PR check – slice, integration, contract tests (block obvious defects).

Nightly – E2E, traffic replay, long‑run load (find complex issues).

Release – regression load, gray validation, rollback checks (release safety).

GitHub Actions simplified example (unit + slice, integration, contract):

name: quality-pipeline
on:
  pull_request:
  push:
    branches: [ main ]
jobs:
  unit-and-slice:
    runs-on: ubuntu-latest
    steps:
      - uses: actions/checkout@v4
      - uses: actions/setup-java@v4
        with:
          distribution: temurin
          java-version: 17
      - run: ./mvnw -q -Dtest='**/*Test' test
  integration:
    runs-on: ubuntu-latest
    needs: unit-and-slice
    steps:
      - uses: actions/checkout@v4
      - uses: actions/setup-java@v4
        with:
          distribution: temurin
          java-version: 17
      - run: ./mvnw -q -Dtest='**/*IntegrationTest' test
  contract:
    runs-on: ubuntu-latest
    needs: integration
    steps:
      - uses: actions/checkout@v4
      - uses: actions/setup-java@v4
        with:
          distribution: temurin
          java-version: 17
      - run: ./mvnw -q -DskipTests=false verify

Quality gates should include unit & integration pass rates, contract compatibility, critical E2E success, latency/error‑rate thresholds, and static security scans.

High‑concurrency focus

Key aspects to verify under load:

Idempotency – duplicate requests create only one order; duplicate MQ consumption is idempotent.

Rate limiting – gateway limits are enforced; thread‑pool degrades gracefully.

Cache hot‑key protection – no single key causes a hotspot; cache miss does not trigger DB snowball.
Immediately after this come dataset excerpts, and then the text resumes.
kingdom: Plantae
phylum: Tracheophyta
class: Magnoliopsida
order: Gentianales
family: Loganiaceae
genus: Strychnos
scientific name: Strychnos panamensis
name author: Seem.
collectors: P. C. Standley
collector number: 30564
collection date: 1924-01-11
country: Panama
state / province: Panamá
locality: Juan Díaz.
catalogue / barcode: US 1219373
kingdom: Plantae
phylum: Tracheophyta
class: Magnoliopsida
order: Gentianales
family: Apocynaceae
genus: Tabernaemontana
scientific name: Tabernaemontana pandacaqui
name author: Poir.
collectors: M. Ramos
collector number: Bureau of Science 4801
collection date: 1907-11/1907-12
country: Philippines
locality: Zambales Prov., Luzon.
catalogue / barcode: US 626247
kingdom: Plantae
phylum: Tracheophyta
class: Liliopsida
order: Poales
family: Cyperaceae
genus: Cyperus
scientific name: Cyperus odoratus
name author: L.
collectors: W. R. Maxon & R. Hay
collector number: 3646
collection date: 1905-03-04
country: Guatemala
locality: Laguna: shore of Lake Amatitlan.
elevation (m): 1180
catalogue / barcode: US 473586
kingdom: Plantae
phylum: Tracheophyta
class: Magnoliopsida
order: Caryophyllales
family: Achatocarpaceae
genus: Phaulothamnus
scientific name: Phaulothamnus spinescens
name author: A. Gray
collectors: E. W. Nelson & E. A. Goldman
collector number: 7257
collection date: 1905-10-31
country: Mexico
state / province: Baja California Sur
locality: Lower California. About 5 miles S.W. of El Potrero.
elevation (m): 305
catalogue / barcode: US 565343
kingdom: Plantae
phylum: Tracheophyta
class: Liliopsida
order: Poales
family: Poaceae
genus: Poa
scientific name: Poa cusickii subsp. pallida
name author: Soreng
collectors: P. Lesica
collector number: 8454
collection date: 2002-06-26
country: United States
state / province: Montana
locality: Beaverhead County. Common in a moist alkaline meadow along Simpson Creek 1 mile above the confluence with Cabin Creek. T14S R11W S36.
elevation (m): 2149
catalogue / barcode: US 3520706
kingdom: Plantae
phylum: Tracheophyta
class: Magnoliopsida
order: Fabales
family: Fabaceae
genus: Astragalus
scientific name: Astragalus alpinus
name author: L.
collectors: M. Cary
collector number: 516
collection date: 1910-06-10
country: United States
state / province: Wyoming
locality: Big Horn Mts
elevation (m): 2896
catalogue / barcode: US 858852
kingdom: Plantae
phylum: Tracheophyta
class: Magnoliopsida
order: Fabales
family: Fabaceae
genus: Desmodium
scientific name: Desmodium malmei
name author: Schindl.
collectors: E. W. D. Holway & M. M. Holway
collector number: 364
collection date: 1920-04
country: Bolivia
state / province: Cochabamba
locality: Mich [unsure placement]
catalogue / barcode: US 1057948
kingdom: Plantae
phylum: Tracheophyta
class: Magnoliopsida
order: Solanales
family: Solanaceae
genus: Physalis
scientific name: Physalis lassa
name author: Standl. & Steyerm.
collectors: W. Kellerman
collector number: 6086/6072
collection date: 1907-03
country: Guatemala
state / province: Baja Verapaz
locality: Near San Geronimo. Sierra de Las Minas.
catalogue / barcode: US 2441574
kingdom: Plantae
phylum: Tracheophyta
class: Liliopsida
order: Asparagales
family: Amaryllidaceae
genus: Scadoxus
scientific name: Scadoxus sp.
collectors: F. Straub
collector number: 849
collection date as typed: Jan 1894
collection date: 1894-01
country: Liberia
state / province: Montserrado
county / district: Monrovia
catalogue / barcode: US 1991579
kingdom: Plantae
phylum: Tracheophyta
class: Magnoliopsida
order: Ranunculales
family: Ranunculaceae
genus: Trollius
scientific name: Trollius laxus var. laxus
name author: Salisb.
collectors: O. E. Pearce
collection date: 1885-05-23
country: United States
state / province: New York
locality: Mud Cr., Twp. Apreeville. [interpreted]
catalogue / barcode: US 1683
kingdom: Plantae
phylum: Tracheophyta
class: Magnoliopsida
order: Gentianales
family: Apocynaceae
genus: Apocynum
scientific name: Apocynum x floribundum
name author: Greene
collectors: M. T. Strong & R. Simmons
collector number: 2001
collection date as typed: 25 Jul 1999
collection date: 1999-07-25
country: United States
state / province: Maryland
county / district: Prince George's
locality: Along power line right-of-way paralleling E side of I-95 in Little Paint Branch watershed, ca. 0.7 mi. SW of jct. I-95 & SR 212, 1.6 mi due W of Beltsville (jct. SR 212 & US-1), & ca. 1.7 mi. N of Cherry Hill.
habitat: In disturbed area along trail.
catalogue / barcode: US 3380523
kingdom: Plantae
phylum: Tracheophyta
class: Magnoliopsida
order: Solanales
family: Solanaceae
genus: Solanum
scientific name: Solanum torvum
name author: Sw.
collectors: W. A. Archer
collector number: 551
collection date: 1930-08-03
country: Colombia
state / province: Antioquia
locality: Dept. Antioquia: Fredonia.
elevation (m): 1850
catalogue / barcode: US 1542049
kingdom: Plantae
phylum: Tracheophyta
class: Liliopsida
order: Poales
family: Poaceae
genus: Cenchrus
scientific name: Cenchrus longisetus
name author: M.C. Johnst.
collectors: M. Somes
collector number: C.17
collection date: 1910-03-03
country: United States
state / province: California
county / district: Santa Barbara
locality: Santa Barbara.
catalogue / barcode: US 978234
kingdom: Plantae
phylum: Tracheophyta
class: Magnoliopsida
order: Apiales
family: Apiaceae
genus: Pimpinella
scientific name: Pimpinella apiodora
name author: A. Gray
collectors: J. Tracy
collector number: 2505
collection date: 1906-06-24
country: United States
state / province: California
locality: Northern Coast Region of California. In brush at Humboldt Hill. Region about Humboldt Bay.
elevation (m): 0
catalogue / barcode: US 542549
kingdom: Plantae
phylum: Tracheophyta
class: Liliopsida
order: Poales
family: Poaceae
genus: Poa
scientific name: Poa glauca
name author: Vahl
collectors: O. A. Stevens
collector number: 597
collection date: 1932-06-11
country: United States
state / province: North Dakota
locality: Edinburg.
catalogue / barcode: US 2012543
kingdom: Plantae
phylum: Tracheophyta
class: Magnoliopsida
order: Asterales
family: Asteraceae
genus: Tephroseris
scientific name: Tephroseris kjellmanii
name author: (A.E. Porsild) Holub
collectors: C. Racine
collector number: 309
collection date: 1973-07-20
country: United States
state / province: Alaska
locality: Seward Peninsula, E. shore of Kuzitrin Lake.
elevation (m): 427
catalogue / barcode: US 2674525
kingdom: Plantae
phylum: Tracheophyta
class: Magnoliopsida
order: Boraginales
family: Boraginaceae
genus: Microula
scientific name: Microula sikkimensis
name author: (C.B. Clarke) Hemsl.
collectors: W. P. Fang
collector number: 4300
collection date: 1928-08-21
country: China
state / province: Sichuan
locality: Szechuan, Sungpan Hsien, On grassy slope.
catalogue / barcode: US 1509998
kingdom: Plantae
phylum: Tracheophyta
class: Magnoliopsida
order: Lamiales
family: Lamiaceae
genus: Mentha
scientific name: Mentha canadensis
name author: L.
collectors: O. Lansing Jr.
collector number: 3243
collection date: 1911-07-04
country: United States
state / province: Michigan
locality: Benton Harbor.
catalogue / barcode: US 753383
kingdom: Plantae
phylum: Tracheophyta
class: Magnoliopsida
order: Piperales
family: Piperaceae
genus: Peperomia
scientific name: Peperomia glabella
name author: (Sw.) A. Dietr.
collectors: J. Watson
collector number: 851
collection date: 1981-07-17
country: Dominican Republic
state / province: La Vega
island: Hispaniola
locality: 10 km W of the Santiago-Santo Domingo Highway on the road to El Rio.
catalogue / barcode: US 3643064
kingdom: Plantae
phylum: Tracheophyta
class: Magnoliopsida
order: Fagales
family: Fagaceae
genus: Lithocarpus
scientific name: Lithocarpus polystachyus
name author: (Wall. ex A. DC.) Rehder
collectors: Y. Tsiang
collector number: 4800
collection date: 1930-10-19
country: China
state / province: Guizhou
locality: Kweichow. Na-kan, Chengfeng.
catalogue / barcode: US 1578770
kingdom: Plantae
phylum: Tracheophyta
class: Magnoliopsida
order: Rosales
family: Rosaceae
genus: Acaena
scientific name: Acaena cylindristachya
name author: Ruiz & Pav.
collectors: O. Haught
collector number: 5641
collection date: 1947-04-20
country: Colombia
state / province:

Connection‑pool and thread‑pool watermarks – HikariCP contention, Tomcat/Netty thread saturation, rapid resource release on downstream timeout.

Common pitfalls

Treating @SpringBootTest as a universal tool leads to slow, flaky tests.

Testing only happy paths misses timeout, retry, duplicate, async‑order and downstream half‑failure scenarios.

Sharing environment or data between tests creates nondeterministic failures.

Skipping stability verification leaves capacity and resilience unchecked.

Evolution roadmap

Three stages for teams of increasing complexity:

Stage 1 (small projects) – unit tests, @WebMvcTest, basic slice tests, a couple of integration tests.

Stage 2 (mid‑size) – add Testcontainers, WireMock, core E2E scenarios, baseline load test, CI quality gates.

Stage 3 (microservices & high‑concurrency) – contract testing, traffic replay, gray‑release SLO guards, long‑run capacity testing, automated rollback.

Conclusion

Unit tests lock down business‑rule bugs quickly.

Slice tests catch MVC, serialization and SQL‑mapping issues.

Integration tests verify DB, cache, MQ and transaction collaboration.

Contract tests prevent service‑interface drift.

E2E tests ensure critical business‑flow closure.

Load tests and traffic replay assess capacity and stability.

Gray‑release metrics and automated rollback protect the final deployment mile.

When a testing suite can answer “Is the logic correct? Is the collaboration reliable? Are the contracts stable? Is the capacity sufficient? Is the release controllable?” it truly earns the name of an engineering‑grade full‑link testing system.